Exercise data

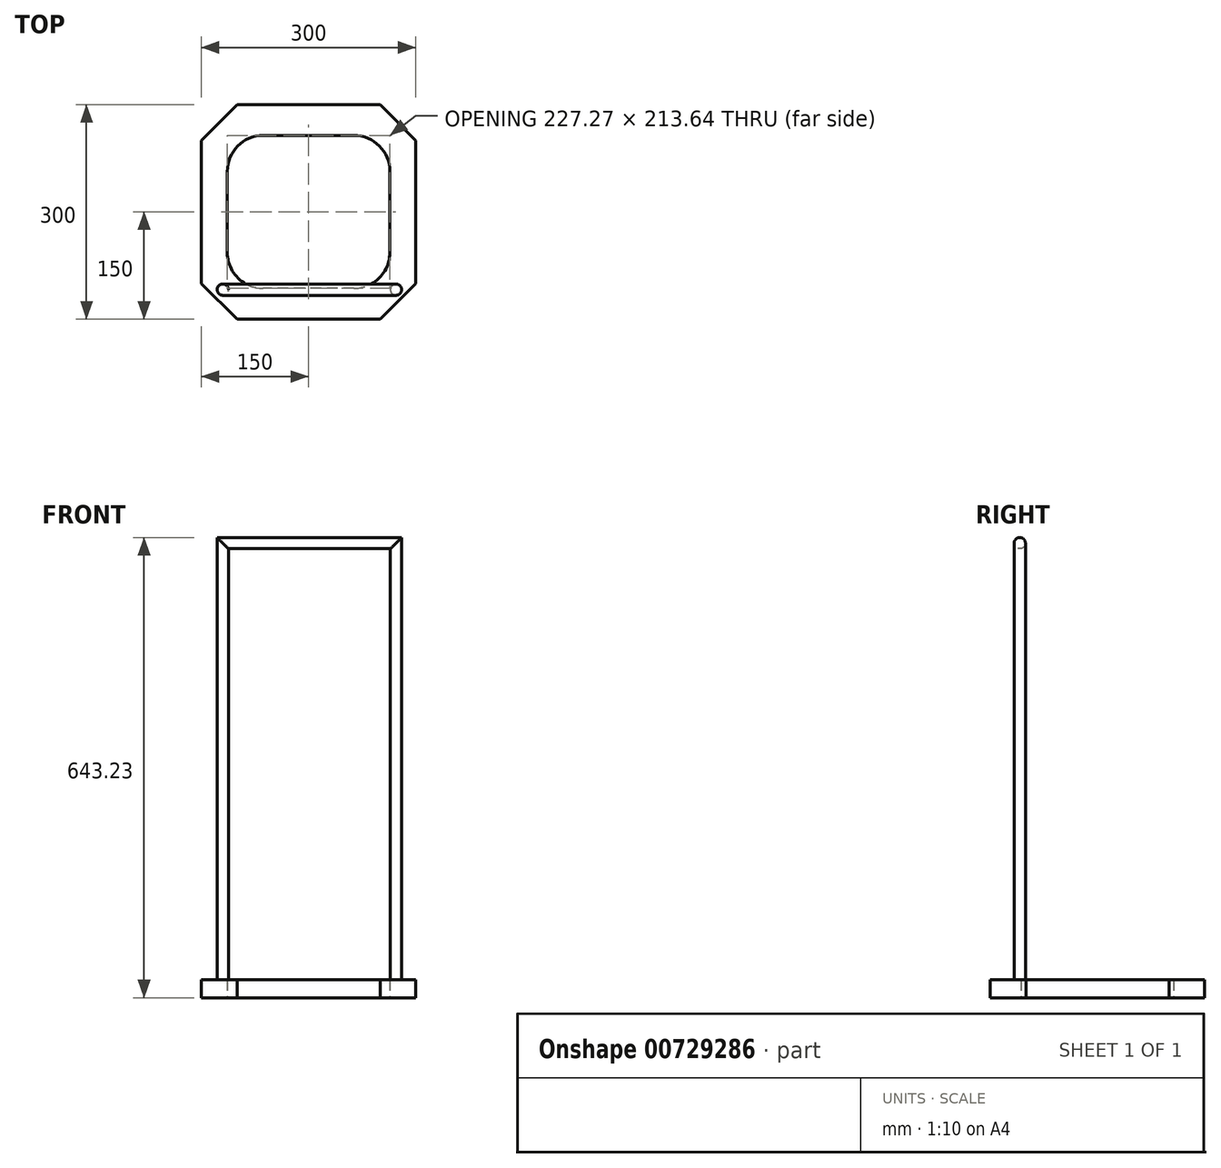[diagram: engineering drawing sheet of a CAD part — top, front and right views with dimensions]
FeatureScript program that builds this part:
annotation { "Feature Type Name" : "Feature", "Feature Type Description" : "" }
export const myFeature = defineFeature(function(context is Context, id is Id, definition is map)
    precondition{}
    {
        {
            var Q0;
            Q0=qCreatedBy(makeId("Top.planeOp"),FACE);
            var sketch = newSketch(context, id + "F0", { "sketchPlane" : qUnion([Q0])});
            skLineSegment(sketch, "E0.bottom", {"start": v(150, -150) * mm, "end": v(-150, -150) * mm});
            skLineSegment(sketch, "E0.top", {"start": v(150, 150) * mm, "end": v(-150, 150) * mm});
            skLineSegment(sketch, "E0.left", {"start": v(150, -150) * mm, "end": v(150, 150) * mm});
            skLineSegment(sketch, "E0.right", {"start": v(-150, -150) * mm, "end": v(-150, 150) * mm});
            skPoint(sketch, "E0.middle", {"position": v(0, 0) * mm});
            skLineSegment(sketch, "E1.bottom", {"start": v(113.64, -106.82) * mm, "end": v(-113.64, -106.82) * mm});
            skLineSegment(sketch, "E1.top", {"start": v(113.64, 106.82) * mm, "end": v(-113.64, 106.82) * mm});
            skLineSegment(sketch, "E1.left", {"start": v(113.64, -106.82) * mm, "end": v(113.64, 106.82) * mm});
            skLineSegment(sketch, "E1.right", {"start": v(-113.64, -106.82) * mm, "end": v(-113.64, 106.82) * mm});
            skSolve(sketch);
        }
        {
            var Q0;
            Q0 = qSketchRegion(id + "F0", true);
            extrude(context, id + "F1", {"entities" : qUnion([Q0]), "depth" : 25 * mm, "offsetDistance" : 25 * mm});
        }
        {
            var Q0;
            Q0=makeQuery(id+"F1.opExtrude","SWEPT_EDGE",EDGE,{"disambiguationData":[OSD([sQuery(id+"F0.wireOp",EDGE,"E1.bottom"),sQuery(id+"F0.wireOp",EDGE,"E1.right")])]});
            var Q1;
            Q1=makeQuery(id+"F1.opExtrude","SWEPT_EDGE",EDGE,{"disambiguationData":[OSD([sQuery(id+"F0.wireOp",EDGE,"E1.top"),sQuery(id+"F0.wireOp",EDGE,"E1.right")])]});
            var Q2;
            Q2=makeQuery(id+"F1.opExtrude","SWEPT_EDGE",EDGE,{"disambiguationData":[OSD([sQuery(id+"F0.wireOp",EDGE,"E1.bottom"),sQuery(id+"F0.wireOp",EDGE,"E1.left")])]});
            var Q3;
            Q3=makeQuery(id+"F1.opExtrude","SWEPT_EDGE",EDGE,{"disambiguationData":[OSD([sQuery(id+"F0.wireOp",EDGE,"E1.top"),sQuery(id+"F0.wireOp",EDGE,"E1.left")])]});
            fillet(context, id + "F2", {"entities" : qUnion([Q0, Q1, Q2, Q3]), "radius" : 50 * mm, "tangentPropagation" : true, "allowEdgeOverflow" : false});
        }
        {
            var Q0;
            Q0=makeQuery(id+"F1.opExtrude","SWEPT_EDGE",EDGE,{"disambiguationData":[OSD([sQuery(id+"F0.wireOp",EDGE,"E0.top"),sQuery(id+"F0.wireOp",EDGE,"E0.right")])]});
            var Q1;
            Q1=makeQuery(id+"F1.opExtrude","SWEPT_EDGE",EDGE,{"disambiguationData":[OSD([sQuery(id+"F0.wireOp",EDGE,"E0.top"),sQuery(id+"F0.wireOp",EDGE,"E0.left")])]});
            var Q2;
            Q2=makeQuery(id+"F1.opExtrude","SWEPT_EDGE",EDGE,{"disambiguationData":[OSD([sQuery(id+"F0.wireOp",EDGE,"E0.bottom"),sQuery(id+"F0.wireOp",EDGE,"E0.left")])]});
            var Q3;
            Q3=makeQuery(id+"F1.opExtrude","SWEPT_EDGE",EDGE,{"disambiguationData":[OSD([sQuery(id+"F0.wireOp",EDGE,"E0.bottom"),sQuery(id+"F0.wireOp",EDGE,"E0.right")])]});
            chamfer(context, id + "F3", {"entities" : qUnion([Q0, Q1, Q2, Q3]), "width" : 50 * mm, "tangentPropagation" : true});
        }
        {
            var Q0;
            Q0=makeQuery(id+"F1.opExtrude","SWEPT_FACE",FACE,{"disambiguationData":[OSD([sQuery(id+"F0.wireOp",EDGE,"E0.bottom")])]});
            cPlane(context, id + "F4", {"entities" : qUnion([Q0]), "cplaneType" : CPlaneType.OFFSET, "offset" : 35 * mm, "oppositeDirection" : true, "width" : 150 * mm, "height" : 150 * mm});
        }
        {
            var Q0;
            Q0=qCreatedBy(id+"F4.planeOp",FACE);
            var sketch = newSketch(context, id + "F5", { "sketchPlane" : qUnion([Q0])});
            skLineSegment(sketch, "E2", {"start": v(-124.5, 0) * mm, "end": v(-124.5, 639.9) * mm});
            skLineSegment(sketch, "E3", {"start": v(126.83, 0) * mm, "end": v(126.83, 639.9) * mm});
            skLineSegment(sketch, "E4", {"start": v(126.83, 639.9) * mm, "end": v(-124.5, 639.9) * mm});
            skSolve(sketch);
        }
        {
            var Q0;
            Q0=makeQuery(id+"F1.opExtrude","CAP_FACE",FACE,{"disambiguationData":[OSD([sQuery(id+"F0.wireOp",EDGE,"E0.bottom"),sQuery(id+"F0.wireOp",EDGE,"E0.top"),sQuery(id+"F0.wireOp",EDGE,"E0.left"),sQuery(id+"F0.wireOp",EDGE,"E0.right"),sQuery(id+"F0.wireOp",EDGE,"E1.bottom"),sQuery(id+"F0.wireOp",EDGE,"E1.top"),sQuery(id+"F0.wireOp",EDGE,"E1.left"),sQuery(id+"F0.wireOp",EDGE,"E1.right")])],"isStart":false});
            var sketch = newSketch(context, id + "F6", { "sketchPlane" : qUnion([Q0])});
            skCircle(sketch, "E5", {"center": v(122.28, -108.6) * mm, "radius": 7.88 * mm});
            skSolve(sketch);
        }
        {
            var Q0;
            {var subQ0=sQuery(id+"F6.wireOp",EDGE,"E5");var subQ1=sQuery(id+"F0.wireOp",EDGE,"E0.left");var subQ2=sQuery(id+"F0.wireOp",EDGE,"E0.bottom");var subQ3=makeQuery(id+"F3.opChamfer","BLEND_EDGE",EDGE,{"blendedFrom":[makeQuery(id+"F1.opExtrude","SWEPT_EDGE",EDGE,{"disambiguationData":[OSD([subQ2,subQ1])]}),makeQuery(id+"F1.opExtrude","CAP_FACE",FACE,{"disambiguationData":[OSD([subQ2,sQuery(id+"F0.wireOp",EDGE,"E0.top"),subQ1,sQuery(id+"F0.wireOp",EDGE,"E0.right"),sQuery(id+"F0.wireOp",EDGE,"E1.bottom"),sQuery(id+"F0.wireOp",EDGE,"E1.top"),sQuery(id+"F0.wireOp",EDGE,"E1.left"),sQuery(id+"F0.wireOp",EDGE,"E1.right")])],"isStart":false})],"blendedInto":[makeQuery(id+"F1.opExtrude","CAP_FACE",FACE,{"disambiguationData":[OSD([subQ2,sQuery(id+"F0.wireOp",EDGE,"E0.top"),subQ1,sQuery(id+"F0.wireOp",EDGE,"E0.right"),sQuery(id+"F0.wireOp",EDGE,"E1.bottom"),sQuery(id+"F0.wireOp",EDGE,"E1.top"),sQuery(id+"F0.wireOp",EDGE,"E1.left"),sQuery(id+"F0.wireOp",EDGE,"E1.right")])],"isStart":false})]});var subQ4=makeQuery(id+"F6.imprint","INTERSECT",VERTEX,{"disambiguationData":[OD(0.0)],"derivedFrom":[subQ3,subQ0]});Q0=makeQuery(id+"F6.imprint","IMPRINT",FACE,{"disambiguationData":[TD([[makeQuery(id+"F6.imprint","IMPRINT",EDGE,{"disambiguationData":[TD([[subQ4,-1.0]])],"derivedFrom":subQ0}),1.0]])]});}
            var Q1;
            {var subQ0=sQuery(id+"F6.wireOp",EDGE,"E5");var subQ1=sQuery(id+"F0.wireOp",EDGE,"E0.left");var subQ2=sQuery(id+"F0.wireOp",EDGE,"E0.bottom");var subQ3=makeQuery(id+"F3.opChamfer","BLEND_EDGE",EDGE,{"blendedFrom":[makeQuery(id+"F1.opExtrude","SWEPT_EDGE",EDGE,{"disambiguationData":[OSD([subQ2,subQ1])]}),makeQuery(id+"F1.opExtrude","CAP_FACE",FACE,{"disambiguationData":[OSD([subQ2,sQuery(id+"F0.wireOp",EDGE,"E0.top"),subQ1,sQuery(id+"F0.wireOp",EDGE,"E0.right"),sQuery(id+"F0.wireOp",EDGE,"E1.bottom"),sQuery(id+"F0.wireOp",EDGE,"E1.top"),sQuery(id+"F0.wireOp",EDGE,"E1.left"),sQuery(id+"F0.wireOp",EDGE,"E1.right")])],"isStart":false})],"blendedInto":[makeQuery(id+"F1.opExtrude","CAP_FACE",FACE,{"disambiguationData":[OSD([subQ2,sQuery(id+"F0.wireOp",EDGE,"E0.top"),subQ1,sQuery(id+"F0.wireOp",EDGE,"E0.right"),sQuery(id+"F0.wireOp",EDGE,"E1.bottom"),sQuery(id+"F0.wireOp",EDGE,"E1.top"),sQuery(id+"F0.wireOp",EDGE,"E1.left"),sQuery(id+"F0.wireOp",EDGE,"E1.right")])],"isStart":false})]});var subQ4=makeQuery(id+"F6.imprint","INTERSECT",VERTEX,{"disambiguationData":[OD(0.0)],"derivedFrom":[subQ3,subQ0]});Q1=makeQuery(id+"F6.imprint","IMPRINT",FACE,{"disambiguationData":[TD([[makeQuery(id+"F6.imprint","IMPRINT",EDGE,{"disambiguationData":[TD([[subQ4,1.0]])],"derivedFrom":subQ0}),1.0]])]});}
            var Q2;
            Q2=sQuery(id+"F5.wireOp",EDGE,"E3");
            var Q3;
            Q3=sQuery(id+"F5.wireOp",EDGE,"E4");
            var Q4;
            Q4=sQuery(id+"F5.wireOp",EDGE,"E2");
            sweep(context, id + "F7", {"operationType" : NewBodyOperationType.ADD, "profiles" : qUnion([Q0, Q1]), "path" : qUnion([Q2, Q3, Q4])});
        }
    });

Written task
Give only the number of lines in the data above that contain the string "entities". Case counts.

Answer in full
4